TASK DESCRIPTION: Word for word, the data below must be repeated in full; no picture is to be included.

Intrinsic camera parameters:
*** Begin section ***
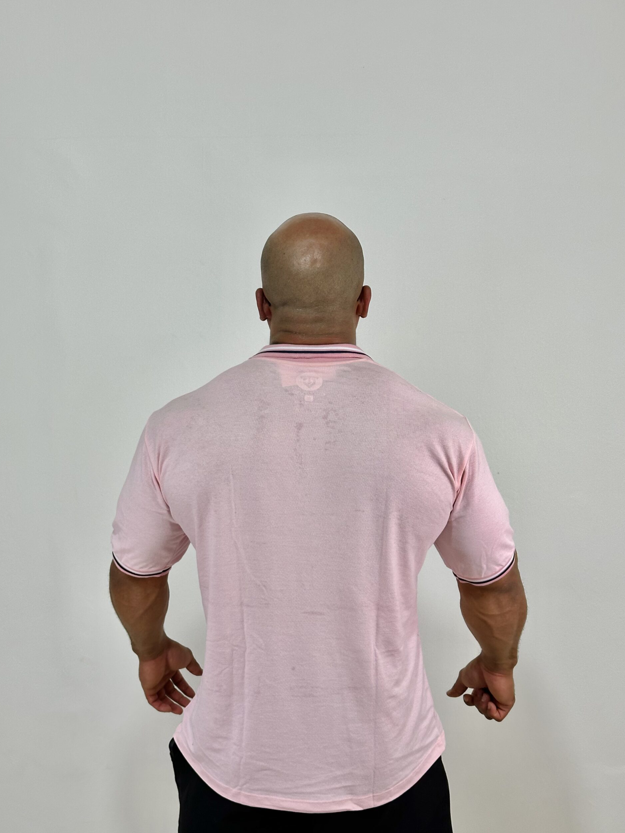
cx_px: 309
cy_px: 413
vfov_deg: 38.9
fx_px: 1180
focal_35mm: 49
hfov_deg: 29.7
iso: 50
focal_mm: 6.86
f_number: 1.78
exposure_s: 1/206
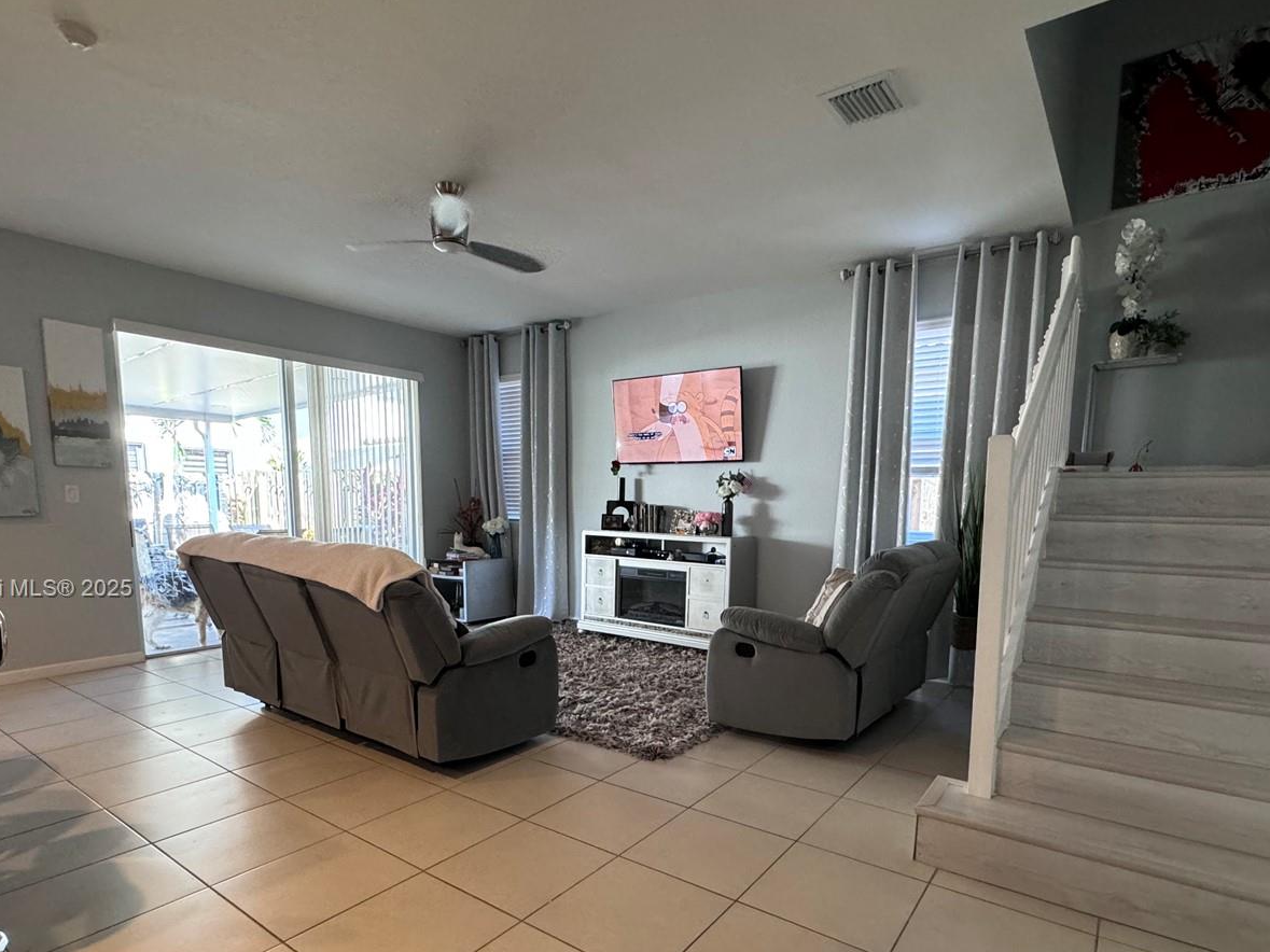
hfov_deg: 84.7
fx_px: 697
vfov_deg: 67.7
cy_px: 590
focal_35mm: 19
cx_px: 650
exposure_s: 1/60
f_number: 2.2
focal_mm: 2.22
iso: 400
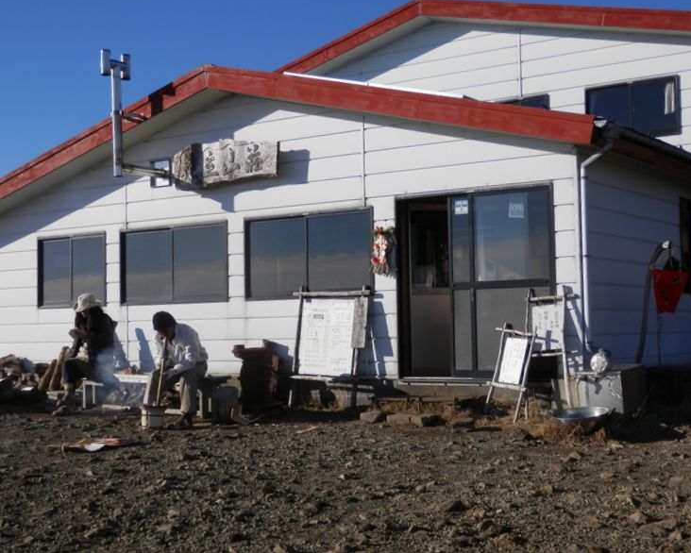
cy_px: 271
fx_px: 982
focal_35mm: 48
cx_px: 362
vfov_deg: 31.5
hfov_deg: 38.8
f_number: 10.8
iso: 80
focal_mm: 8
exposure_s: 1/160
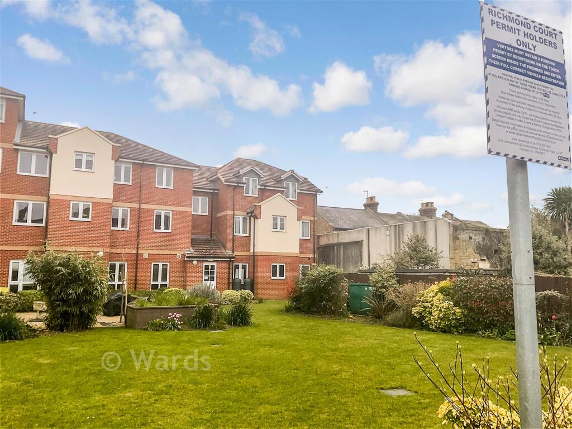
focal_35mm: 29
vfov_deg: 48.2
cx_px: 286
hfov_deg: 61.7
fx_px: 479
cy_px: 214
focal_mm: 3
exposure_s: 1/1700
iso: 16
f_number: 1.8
*** End section ***
EXPECTED ANSWER:
cx_px: 309
cy_px: 413
vfov_deg: 38.9
fx_px: 1180
focal_35mm: 49
hfov_deg: 29.7
iso: 50
focal_mm: 6.86
f_number: 1.78
exposure_s: 1/206
hfov_deg: 84.7
fx_px: 697
vfov_deg: 67.7
cy_px: 590
focal_35mm: 19
cx_px: 650
exposure_s: 1/60
f_number: 2.2
focal_mm: 2.22
iso: 400
cy_px: 271
fx_px: 982
focal_35mm: 48
cx_px: 362
vfov_deg: 31.5
hfov_deg: 38.8
f_number: 10.8
iso: 80
focal_mm: 8
exposure_s: 1/160
focal_35mm: 29
vfov_deg: 48.2
cx_px: 286
hfov_deg: 61.7
fx_px: 479
cy_px: 214
focal_mm: 3
exposure_s: 1/1700
iso: 16
f_number: 1.8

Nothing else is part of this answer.